Outra versão, que também já ouvi, diz que as palmeiras foram plantadas para que
a princesa não se perdesse no caminho entre a residência e a praia, servindo
como uma espécie de bússola natural. Ainda de acordo com a enciclopédia
colaborativa virtual, o endereço é dos mais nobres da cidade.
Na esquina
da Rua Pio VI a e Rua Paissandu, achei estranho que duas motocicletas estivessem
atravessadas, uma delas sem o condutor, a outra com o condutor devidamente
protegido (ou melhor, escondido) pelo capacete, atravancando o fluxo. Vai ver,
pensei, o companheiro ausente, hipoglicêmico, sentiu uma vontade irresistível
de tomar um picolé para suprir o organismo de açúcar e, ao passar pela padaria
logo ali, resolveu dar uma parada e cuidar da saúde, somos todos filhos de
deus. A fila de carros que se formava já ia longe. Nenhuma buzinaria, estranho.
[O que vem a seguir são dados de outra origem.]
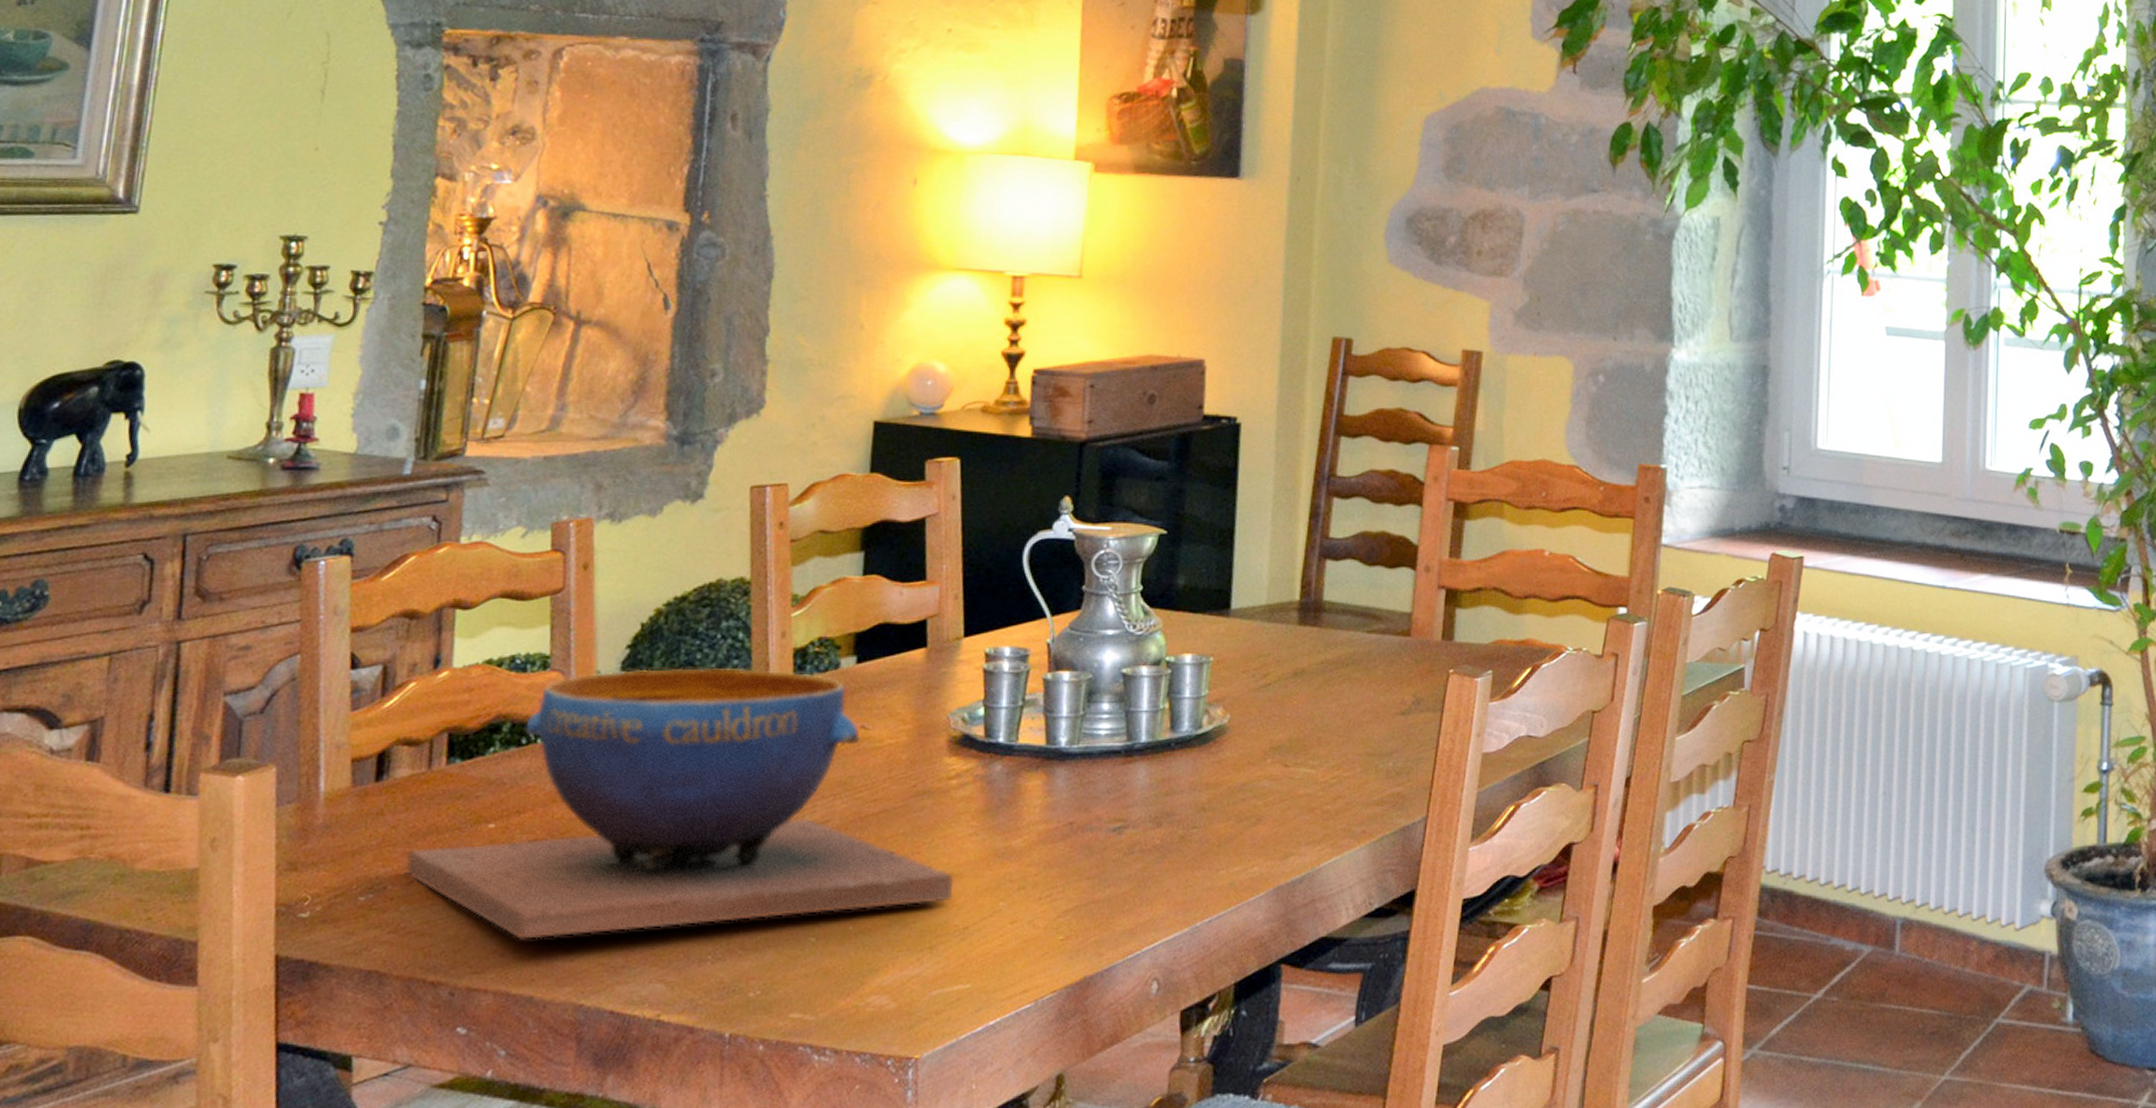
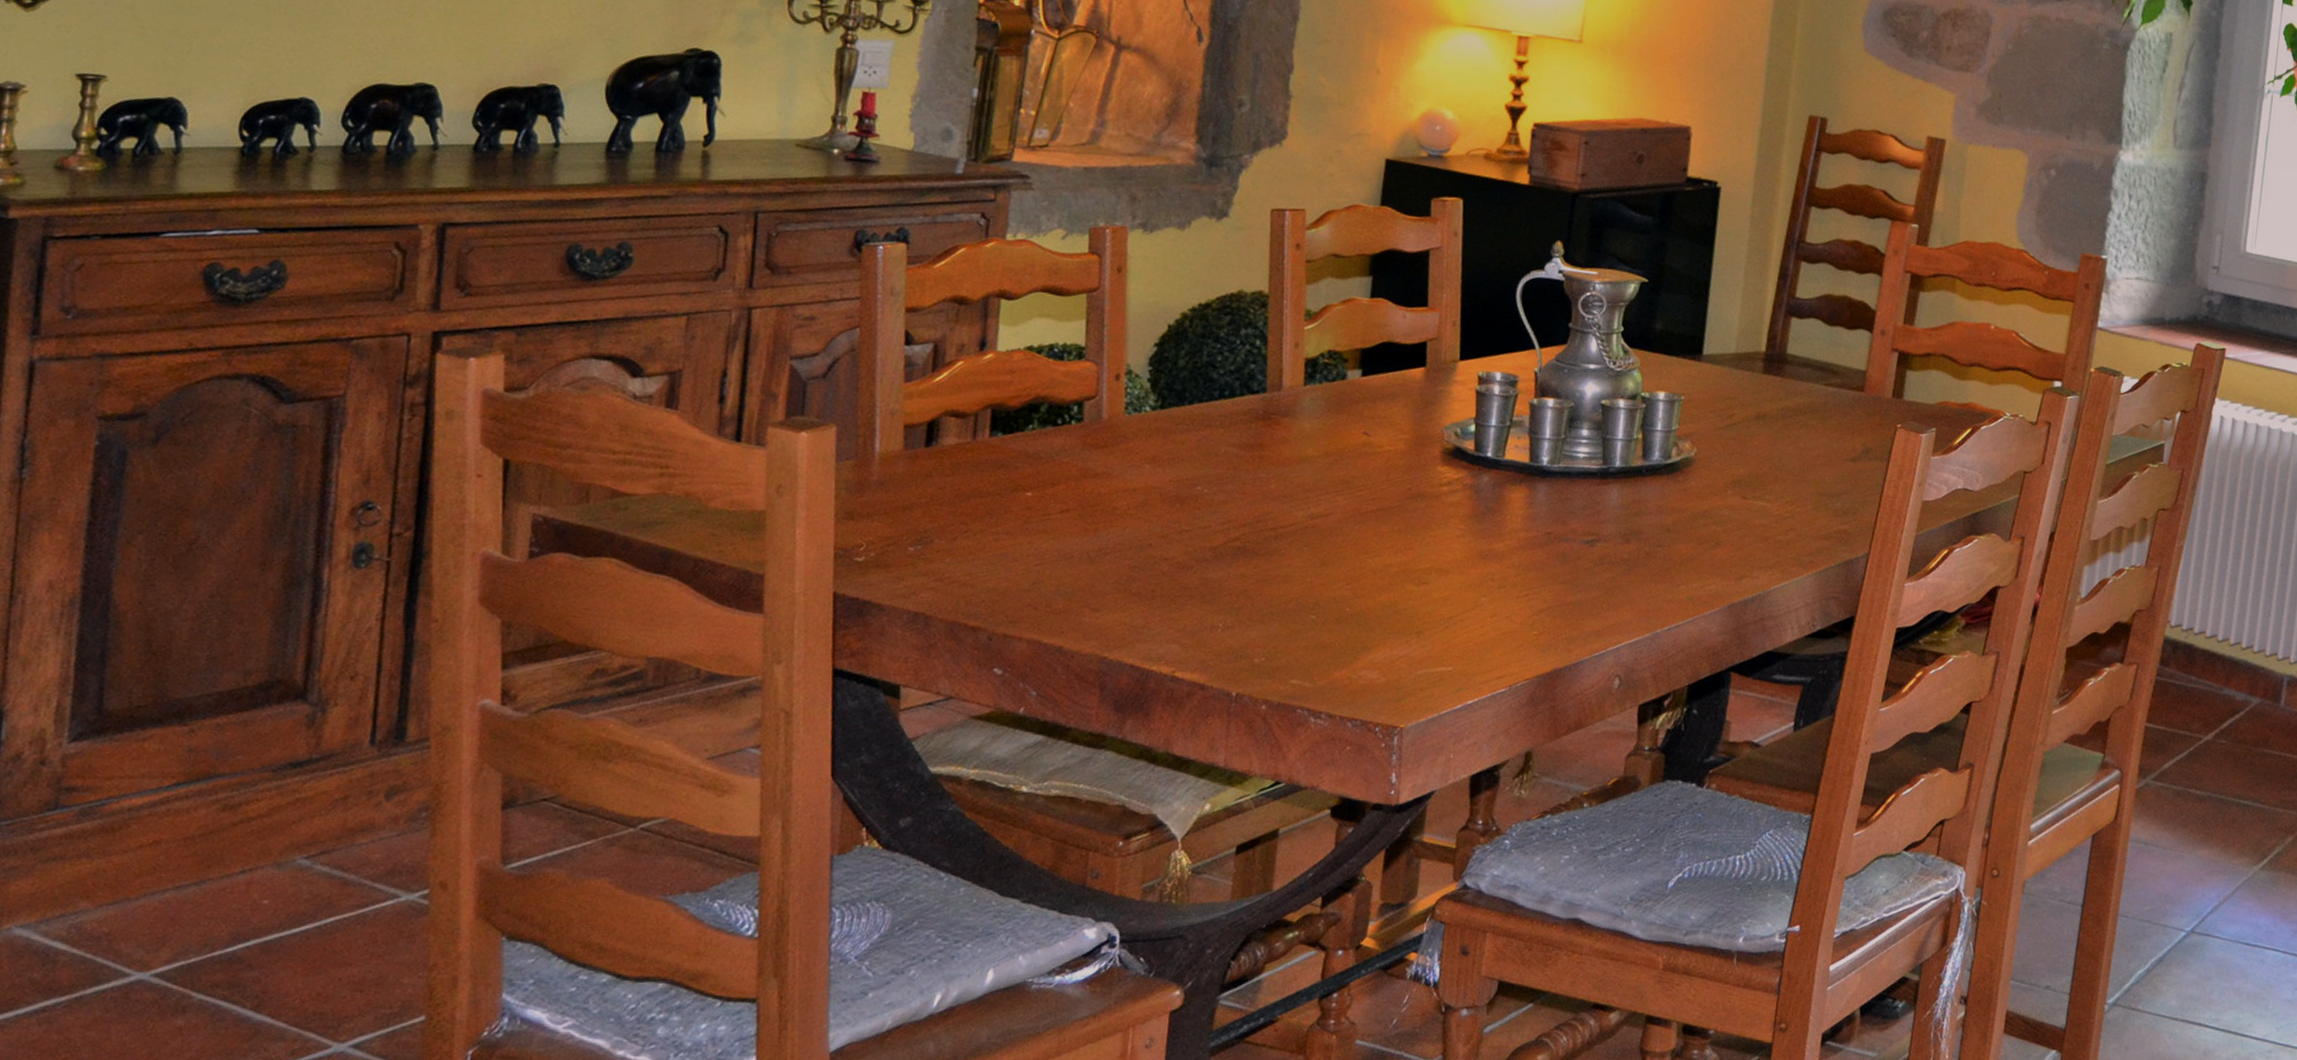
decorative bowl: present [405,668,953,939] -> none [951,365,1441,597]

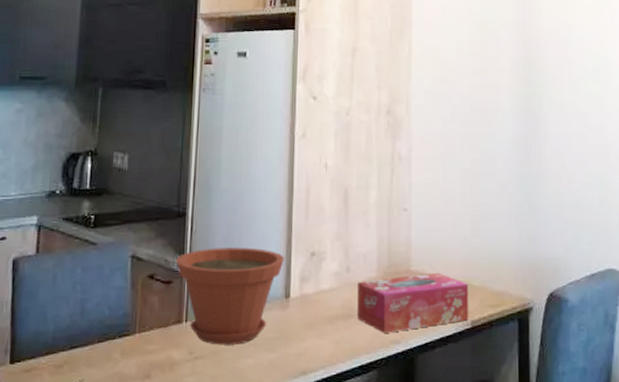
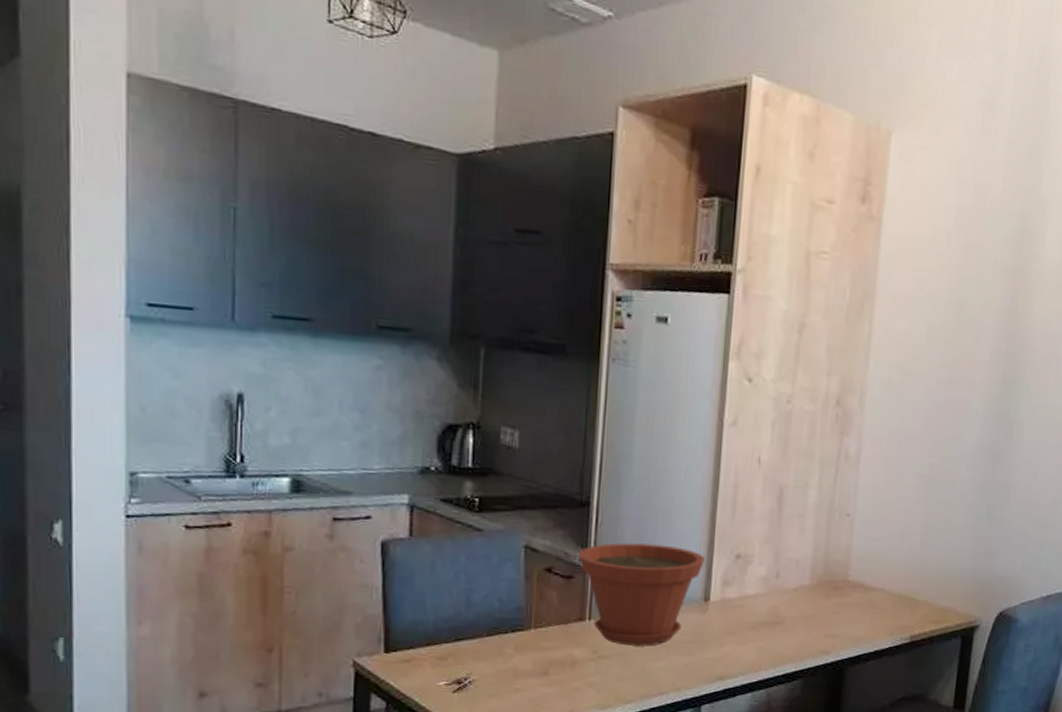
tissue box: present [357,272,469,333] -> none [784,584,912,643]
Havia um silêncio insólito para o horário.
Andando em
direção contrária ao fluxo, e passando a banca de jornal e as palmeiras imperiais
que me impediam de ver o quadro geral, fui surpreendido com a seguinte cena: o até
então hipoglicêmico empunhava um revólver, o motorista de um dos carros estava
deitado de bruços no asfalto, dezenas de pedestres olhavam a cena, alguns deles
falavam ao celular, acredito que com polícia. Ao perceber-me do que se tratava,
refugiei-me na padaria com medo de tiroteio, mas, logo em seguida, eu e os
outros cagões vimos que, calmamente, três bandidos, dentre eles o ex-hipoglicêmico,
caminhavam de volta às motocicletas para, em seguida, seguirem viagem com o
outro comparsa que, imagino, começava a impacientar-se com a demora dos colegas
de trabalho, e liberarem o fluxo.
Incrédulo
com o que acabava de presenciar, tive de explicar aos motoristas presos no
enorme engarrafamento formado na Rua Paissandu o que havia acontecido. Mas que
ficassem todos descansados, a “operação” já havia terminado com total êxito
(para os bandidos). Detalhe importante: o “arrastão” aconteceu a cerca de
trezentos metros da antiga residência da Princesa Isabel, atual sede do governo
do estado do Rio de Janeiro, e onde fica parada uma “patrulhinha” (ainda se
fala “patrulhinha”?) da polícia militar. Na Praça São Salvador, perto dali, as
crianças continuavam a brincar despreocupadamente e os bares começavam a encher
de gente em busca de um chope gelado.
Dizer que
vivemos uma guerra urbana não declarada é chover no molhado, senso mais do que
comum. O mais espantoso para mim, que tive o desprazer de viver, pela primeira
vez tão de perto algo que, para milhares de outros cariocas é simplesmente uma
vírgula nas páginas trágicas de suas vidas cotidianas (quem nunca ouviu falar
do fechamento, por bandidos fortemente armados, de vias importantes como a
Linha Vermelha e a Avenida Brasil?) é uma espécie de comportamento blasé de
quem observa a cena. Não que houvesse muito mais a fazer, o sentimento de impotência
é devastador, potencializado pela atitude dos criminosos que, certos da
impunidade, fazem aquilo que acham que tem de fazer de acordo com o tempo que
julgam necessário. ELES têm a certeza de que não serão importunados por quem
que seja.
É a banalização
do mal, incorporado há muito ao modo de vida da cidade olímpica.